◆ To do ◆
Below are entries; copy exactly the lines from the one with "thumb mcp: (209, 344)" through the one with "index pip: (195, 455)", both included, and leave out the rest.

◆ Source data ◆
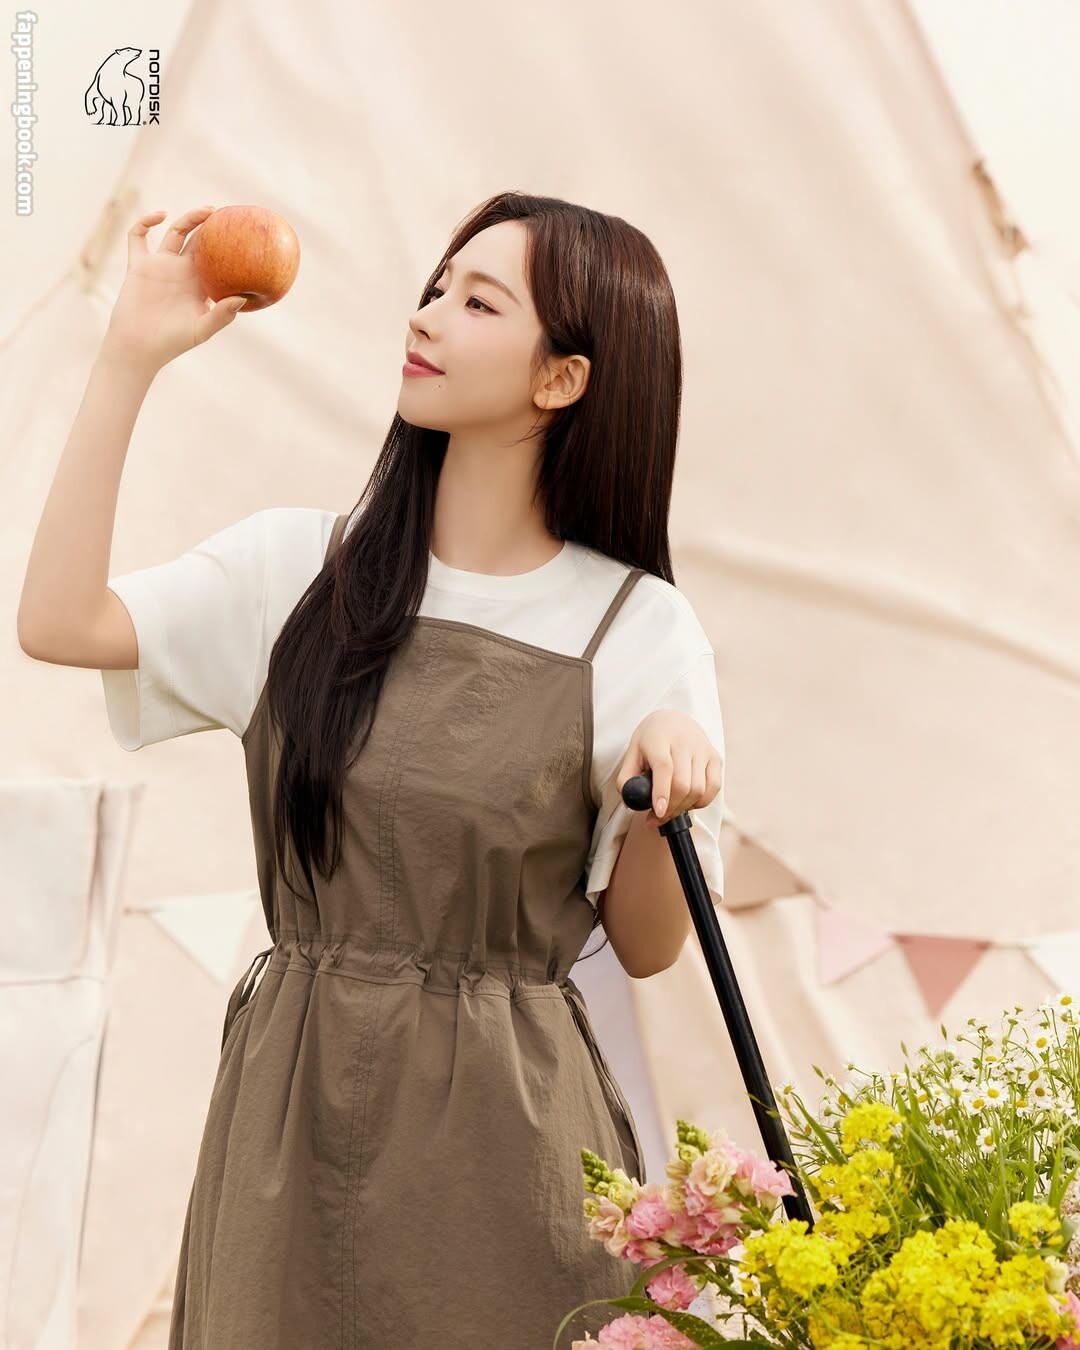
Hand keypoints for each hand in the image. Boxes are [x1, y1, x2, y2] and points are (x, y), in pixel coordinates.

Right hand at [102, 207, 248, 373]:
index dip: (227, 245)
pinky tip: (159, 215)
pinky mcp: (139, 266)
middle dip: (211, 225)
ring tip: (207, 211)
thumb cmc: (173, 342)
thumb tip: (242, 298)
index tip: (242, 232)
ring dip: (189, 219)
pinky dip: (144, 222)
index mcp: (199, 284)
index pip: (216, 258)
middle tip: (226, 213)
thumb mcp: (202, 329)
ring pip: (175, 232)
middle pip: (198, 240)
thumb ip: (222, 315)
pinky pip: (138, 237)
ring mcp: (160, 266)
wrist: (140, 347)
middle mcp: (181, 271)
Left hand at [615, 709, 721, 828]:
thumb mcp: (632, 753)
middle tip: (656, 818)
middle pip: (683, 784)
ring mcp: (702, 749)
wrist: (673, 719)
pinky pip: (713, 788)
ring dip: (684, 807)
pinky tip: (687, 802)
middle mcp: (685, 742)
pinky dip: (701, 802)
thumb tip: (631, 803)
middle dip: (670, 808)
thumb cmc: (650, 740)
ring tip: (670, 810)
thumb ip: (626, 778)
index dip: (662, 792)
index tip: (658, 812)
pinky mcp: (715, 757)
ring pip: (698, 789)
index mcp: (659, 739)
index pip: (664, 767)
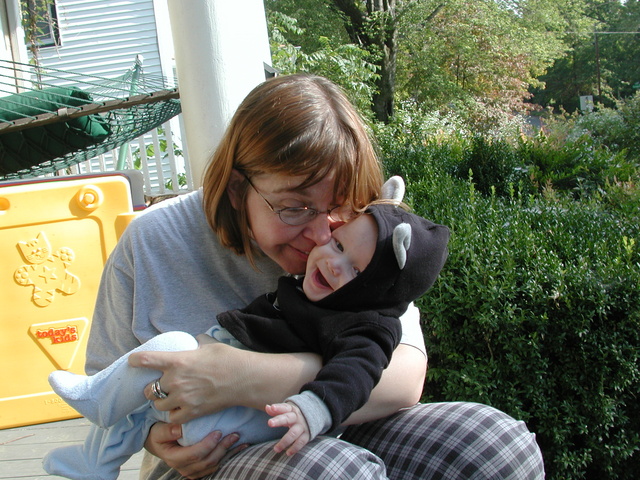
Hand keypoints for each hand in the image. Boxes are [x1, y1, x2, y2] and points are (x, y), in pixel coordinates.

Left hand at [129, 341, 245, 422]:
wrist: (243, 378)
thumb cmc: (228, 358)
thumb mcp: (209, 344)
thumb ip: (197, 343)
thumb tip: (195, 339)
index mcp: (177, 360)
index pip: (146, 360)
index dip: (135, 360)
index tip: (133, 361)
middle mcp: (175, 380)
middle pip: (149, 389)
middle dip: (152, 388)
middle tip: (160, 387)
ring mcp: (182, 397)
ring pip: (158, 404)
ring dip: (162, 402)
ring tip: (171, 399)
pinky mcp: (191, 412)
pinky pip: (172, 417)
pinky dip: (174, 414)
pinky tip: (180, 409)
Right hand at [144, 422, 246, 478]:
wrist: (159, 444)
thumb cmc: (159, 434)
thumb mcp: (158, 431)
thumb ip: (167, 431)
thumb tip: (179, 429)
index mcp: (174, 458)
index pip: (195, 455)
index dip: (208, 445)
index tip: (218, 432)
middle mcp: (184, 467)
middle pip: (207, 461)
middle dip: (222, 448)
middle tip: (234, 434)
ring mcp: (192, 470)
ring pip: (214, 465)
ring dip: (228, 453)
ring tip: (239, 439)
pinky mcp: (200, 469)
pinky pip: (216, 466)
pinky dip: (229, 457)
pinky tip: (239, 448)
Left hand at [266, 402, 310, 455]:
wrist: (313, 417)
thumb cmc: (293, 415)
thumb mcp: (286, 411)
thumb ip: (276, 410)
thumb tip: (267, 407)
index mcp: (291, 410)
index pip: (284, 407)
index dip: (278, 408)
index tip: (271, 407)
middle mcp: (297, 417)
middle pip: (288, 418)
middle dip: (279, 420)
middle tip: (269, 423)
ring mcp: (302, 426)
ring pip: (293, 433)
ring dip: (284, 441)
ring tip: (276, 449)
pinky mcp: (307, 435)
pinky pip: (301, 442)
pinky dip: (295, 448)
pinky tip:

◆ Written answer ◆
thumb mcp: (209, 344)
thumb ip: (197, 343)
thumb tip: (195, 339)
index mcp: (177, 360)
index pip: (146, 360)
index dip: (135, 360)
index tip: (133, 361)
middle mcp: (175, 380)
middle pip: (149, 389)
middle dip: (152, 388)
middle tip: (160, 387)
ring mcp: (182, 397)
ring pip: (158, 404)
ring dip: (162, 402)
ring tip: (171, 399)
pinky mcp: (191, 412)
pinky pip: (172, 417)
pinky dip: (174, 414)
pinky tip: (180, 409)
Right hand at [144, 422, 246, 478]:
wrist: (159, 444)
thumb cmc: (159, 434)
thumb mcp: (158, 431)
thumb ip: (167, 431)
thumb tip: (179, 429)
index mcp: (174, 458)
index pip: (195, 455)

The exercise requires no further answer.